What I Want You to Know is a series of reader submissions. It is an attempt to allow people to tell their personal stories, in the hopes of bringing greater compassion to the unique issues each of us face. If you would like to submit a story to this series, click here. Today’s guest post is by Lani Roberts.
I have three children: a son who died as an infant, an adopted son, and a biological daughter. My living children are one and two years old. I am a twenty-eight year old woman with Bipolar II and ADHD. I am a stay-at-home mother with mental illness.
My children wake me up most mornings, and as I yawn and stumble toward the source of the crying, my subconscious is already assessing what kind of day it will be. Some days I shine with the steady light of normalcy; some days I pulse with the intensity of hypo-mania; some days I am swallowed in the darkness of depression. The light is unpredictable, uncontrollable. I blink awake while the children play at my feet, and as eggs sizzle in the pan and the bread heats in the toaster, I reach for my plastic bin of prescription medicine bottles. "Mommy has to take medicine," I explain to my children, in wanton violation of the edicts of parenting experts to always speak in the first person. I open bottles, splitting one pill, counting others. I will repeat this routine twice more before bed.
Before the pills entered my life, I could not bond with my children. Exhausted and hopeless, I changed diapers and prepared bottles in a haze. A thick veil fell between my sunken eyes and the shining faces of my babies, and as though I was weighed down by blankets of guilt, I could not lift it. Their cries annoyed me; their laugh barely reached me. I cried while I cared for them, tears of sadness, because sadness was the only emotion I could feel.
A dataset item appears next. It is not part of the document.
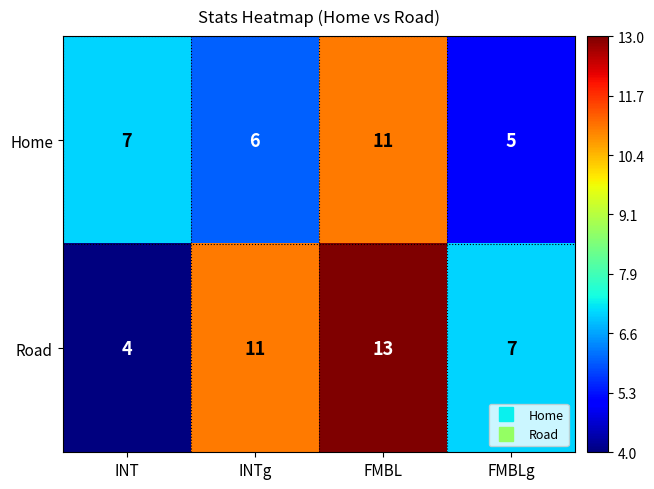

Reading left to right, list all the values displayed in this chart.

Home: 7	6	11	5
Road: 4	11	13	7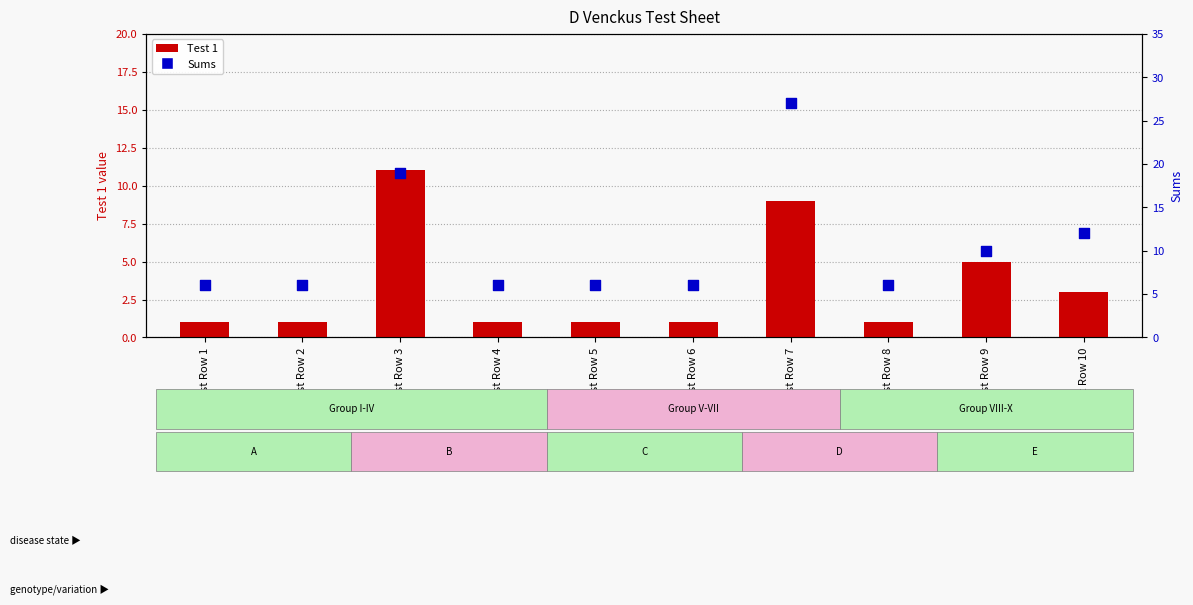

At how many categories does at least one series exceed 7?

4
The darkness reached a breaking point, the therapist appeared, the pills appeared, and suddenly I could see. I still had hard days, but the veil between myself and my children was finally gone. I gloried in the softness of their skin, the music of their voices, the closeness in the tasks of caring for them. With my new abilities to plan and multitask, I was finally able to do housework, take the children to the market, go to the park; these were privileges of normalcy that I had never before been afforded.
I will always feel the pain of losing my son's first year to the darkness of deep depression. I can only be thankful the storms now are shorter and less intense, and that I can hold him and his sister close now and offer them the empathy and strength that I could not then. What do I want you to know about parenting with mental illness?
I want you to know that we who suffer from darkness of the mind, we do our best. But sometimes our best just isn't enough. I clawed at the dirt walls of the pit that entrapped me, desperate to be on the surface with my children, but my scrambling only buried me further. How can I possibly describe the wrenching pain of that separation? How can I describe the desperation of the clawing, the total exhaustion of the effort? As a mother sickened by mental illness, I was too weak to weave the bonds of trust and connection with my children, and the knowledge that this has hurt them leaves scars on my soul.
I want you to know that on the good days I feel like a normal mom, and on the bad days I can barely direct my body in the simplest tasks of childcare. My mind struggles to claim a thought, to plan out how to make breakfast, to access my parenting toolkit. My children cry, and I hold them and cry, because the only thing I have to offer them is my own pain in that moment. How can I describe what it is like to sit on the floor, holding a wailing toddler in each arm, with tears of anguish pouring down my face because I cannot form a coherent thought, cannot remember how to soothe them?
I want you to know how my suffering has made me a better mother. We whose minds are broken, we know intimately what it is like to fail, to be alienated, to be weak. I access these places of brokenness to empathize with my children when they struggle. If the best I have to offer isn't enough, perhaps my brokenness is, and so I offer empathy for the hard times, the failing times, the quitting times, the not-enough times. I know that internal suffering doesn't always require external justification; heart-pain is always valid, even if it is caused by a broken cookie. I have cried over less.
I want you to know that mental illness doesn't just disappear; it can rarely be conquered. It is a disabling, progressive, lifelong condition that requires management and often medication. I am legitimately sick, and the suffering caused by my sickness touches my family and my community as well as myself. The grace in the diagnosis, in identifying the disease, is that I am absolved of blame. Please understand this: we who suffer in the dark are survivors, fighters, bravely reaching and taking hold of life even as the illness loosens our grasp. I do this for myself, my husband, my community, but mostly I do this for my children. I want them to see their mother struggle; I want them to feel, in that deep place where mother love lives, that life is good, life is valuable, life is worth fighting for. Always.